[Stored entries]
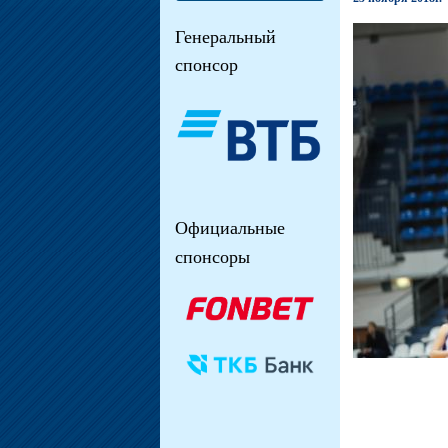
Генеральный
спонсор
Официальные
спонсоры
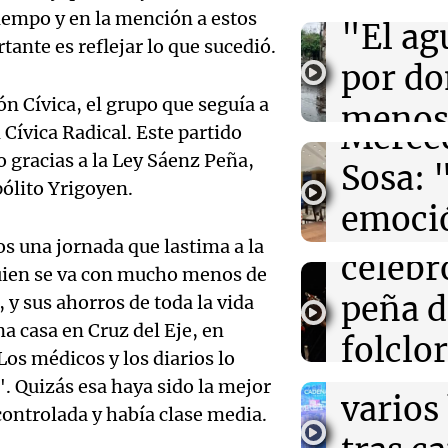
Audio.
iempo y en la mención a estos
"El ag
Pennis
tante es reflejar lo que sucedió.
00:32
Clima
Clima en Salta:
por d
tiempo este do
huella
ión Cívica, el grupo que seguía a
meno
Merce
Cívica Radical. Este partido
00:26
Clima
imagi
Clima en Tucu
no gracias a la Ley Sáenz Peña,
Sosa: 
el tiempo este
Audio.
pólito Yrigoyen.
Una Mañana
agosto
emoció
Rosario
Orella
Audio.
Episodios
s una jornada que lastima a la
filtro
00:21
Clima
celebr
Clima en Mend
quien se va con mucho menos de
accide
el tiempo este
máxim
peña d
 y sus ahorros de toda la vida
agosto
Mendo
a casa en Cruz del Eje, en
Una Mañana
folclo
Rosario
os médicos y los diarios lo
muert
Audio.
Episodios
Córdo
 Quizás esa haya sido la mejor
varios
controlada y había clase media.
Traged
Tarde y Med
Episodios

> [Work order] All of the entries need to be copied exactly, minus any pictures.

> [Response]
Генеральный
спонсор
Официальные
спонсоры
Audio.
iempo y en la mención a estos
"El ag
Pennis
tante es reflejar lo que sucedió.
00:32
Clima
Clima en Salta:
por d
tiempo este do
huella
ión Cívica, el grupo que seguía a
meno
Merce
Cívica Radical. Este partido
00:26
Clima
imagi
Clima en Tucu
no gracias a la Ley Sáenz Peña,
Sosa: 
el tiempo este
Audio.
pólito Yrigoyen.
Una Mañana
agosto
emoció
Rosario
Orella
Audio.
Episodios
s una jornada que lastima a la
filtro
00:21
Clima
celebr
Clima en Mend
quien se va con mucho menos de
accide
el tiempo este
máxim
peña d
 y sus ahorros de toda la vida
agosto
Mendo
a casa en Cruz del Eje, en
Una Mañana
folclo
Rosario
os médicos y los diarios lo
muert
Audio.
Episodios
Córdo
 Quizás esa haya sido la mejor
varios
controlada y había clase media.
Traged
Tarde y Med
Episodios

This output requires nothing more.